Yetenekli değildik, resim yapamıyorduk, enstrüman çalamıyorduk. Ya
da ailemizin eve bir piyano alıp koyacak gücü yoktu. Güzel
değildik, sınıfın en çalışkanı değildik, kızları-oğlanları
etkileyecek bir artımız yoktu aslında. Kalabalıktan ayrışamıyorduk.
Kalabalıktan ayrışamayınca kalabalıklara katılmayı yeğledik. Madem
birey olarak bir şey ifade etmiyoruz, o zaman yaşasın çoğunluğun
hegemonyası. “Yaşasın Beşiktaş, Fener, Gassaray; var olsun
A Partisi, B Partisi, C Partisi...”
Z JENERASYON VE ‘EKSİKLERİ’
Bu,
“değerli birey olamama” probleminin en güçlü
tezahür ettiği alan da sosyal medya oldu haliyle. Çünkü anonimsin,
yasalardan azadesin. Küfrediyorsun, bağırıyorsun, çağırıyorsun.
Saygısızsın, kural tanımazsın, bu yolla kalabalıklardan ayrışmaya
çalışıyorsun ve üstelik bunu havalı bir şey sanıyorsun.

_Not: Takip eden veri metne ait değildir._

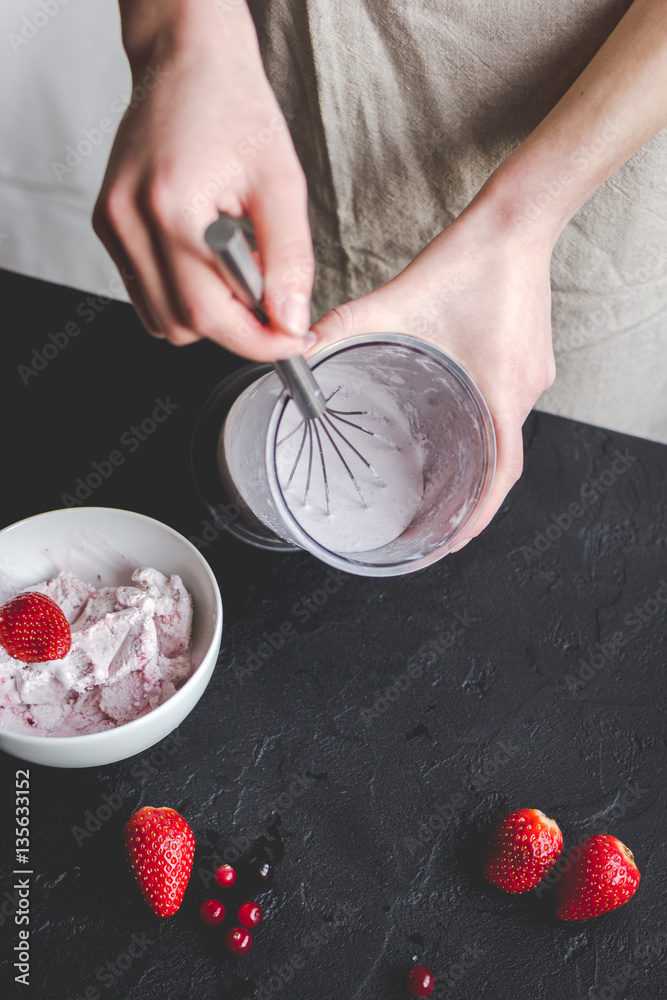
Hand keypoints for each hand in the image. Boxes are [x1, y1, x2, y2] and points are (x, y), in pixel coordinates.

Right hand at [93, 1, 313, 359]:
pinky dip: (182, 296)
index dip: (259, 340)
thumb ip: (290, 259)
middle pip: (185, 325)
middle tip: (272, 301)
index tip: (292, 340)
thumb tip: (291, 320)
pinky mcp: (108, 225)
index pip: (212, 315)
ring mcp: (113, 225)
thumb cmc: (235, 109)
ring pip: (161, 319)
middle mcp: (131, 221)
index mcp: (173, 209)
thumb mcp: (281, 183)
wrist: (188, 63)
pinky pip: (146, 294)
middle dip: (237, 329)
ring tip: (238, 273)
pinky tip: (208, 264)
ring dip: (208, 316)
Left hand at [311, 194, 556, 547]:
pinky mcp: (531, 361)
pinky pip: (507, 409)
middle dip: (470, 499)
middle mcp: (524, 390)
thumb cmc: (471, 260)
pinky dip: (483, 429)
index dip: (477, 516)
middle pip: (502, 463)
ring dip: (477, 463)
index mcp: (500, 388)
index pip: (500, 474)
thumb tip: (303, 350)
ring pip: (505, 436)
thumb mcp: (399, 299)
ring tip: (443, 484)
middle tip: (434, 523)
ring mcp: (533, 376)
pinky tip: (455, 426)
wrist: (518, 220)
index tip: (451, 542)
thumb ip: (346, 326)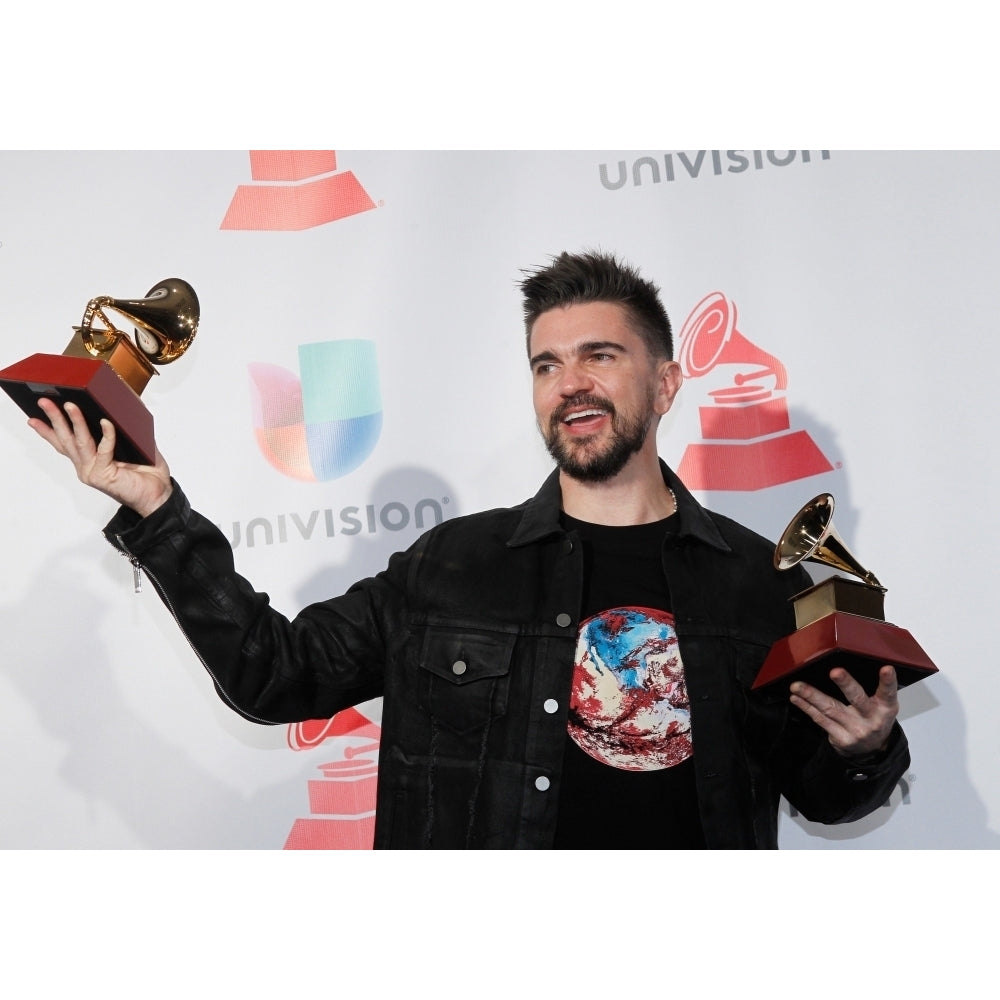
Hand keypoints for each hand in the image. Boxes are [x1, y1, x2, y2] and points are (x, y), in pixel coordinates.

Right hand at [28, 398, 172, 517]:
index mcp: (90, 461)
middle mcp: (87, 467)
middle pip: (66, 440)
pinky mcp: (104, 476)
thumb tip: (123, 407)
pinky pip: (104, 450)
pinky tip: (105, 422)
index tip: (33, 419)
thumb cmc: (147, 473)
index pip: (64, 444)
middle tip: (43, 402)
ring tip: (69, 405)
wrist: (159, 495)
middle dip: (54, 419)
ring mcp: (93, 472)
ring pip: (80, 443)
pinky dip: (106, 435)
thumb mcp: (134, 447)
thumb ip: (124, 432)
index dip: (47, 432)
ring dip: (74, 422)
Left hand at [789, 664, 898, 757]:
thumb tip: (846, 662)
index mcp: (885, 707)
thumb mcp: (881, 705)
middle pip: (857, 699)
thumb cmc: (873, 718)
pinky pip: (820, 720)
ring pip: (831, 709)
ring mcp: (855, 730)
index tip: (887, 669)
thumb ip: (871, 688)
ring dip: (812, 695)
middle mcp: (871, 719)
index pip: (888, 692)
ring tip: (797, 686)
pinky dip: (807, 707)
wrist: (871, 750)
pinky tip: (797, 698)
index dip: (888, 681)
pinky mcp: (840, 738)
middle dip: (846, 684)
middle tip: (835, 672)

AMERİKALI tarihçiler Howe ve Strauss’un muazzam bir yeni nesil tarifi var: 90’lardan sonra doğanlara “Z jenerasyonu” diyorlar. ‘Doğuştan dijital’ onlar. Teknolojinin içine doğdular, bilgisayarlar, akıllı telefonlar, tüm bilgiye arama motorlarıyla ulaşabilmek, “Z nesli” için sıradan. Ama bu dijital doğuş, önceki nesillerdeki karakteristik özellikleri de bazılarında eksik bırakmış: Bir şeye ulaşmak için çabalamak, sabretmek, bireysel faydanın yerine toplumsal faydayı koyabilmek. Geçen ay Kafa Dergisi’nde yazmıştım bu satırları; bu neslin birçoğunun mottosu, “dünyaya bir kez geliyorsun”a indirgenmiş. Sanki kendisi dışındaki 7 milyar insan, dünyaya 10. kez geliyormuş gibi!
EN BÜYÜK YANLIŞIMIZ!
BU, “sosyal medya” denen, asla
homojenik ve rafine olmayan yapının çok bağırıyor olması, kamu
görüşü zannedildikçe zorlaşıyor işler. Yaş ortalaması düşük,
coğrafi dağılımı dengesiz, eğitim dağılımı belirsiz. 2 bin 500
kişiyle anket yapacak olsanız, deneklerin 2 binini 15-20 yaş
grubundan, bin 500’ünü büyük şehirlerden mi seçersiniz? Yoksa her
yaş grubu, sosyal statü ve kentten dengeli biçimde mi bulmaya
çalışırsınız denekleri?
Sosyal medyanın görüşünü kamu görüşü sanmak asla gerçekçi değil. Bunları bu kadar kontrolden çıkaran şey, tam da bu. Homojenliği ve dahi gerçekliği tartışmalı bir grubun görüşünü, kamu düşüncesi sanmak.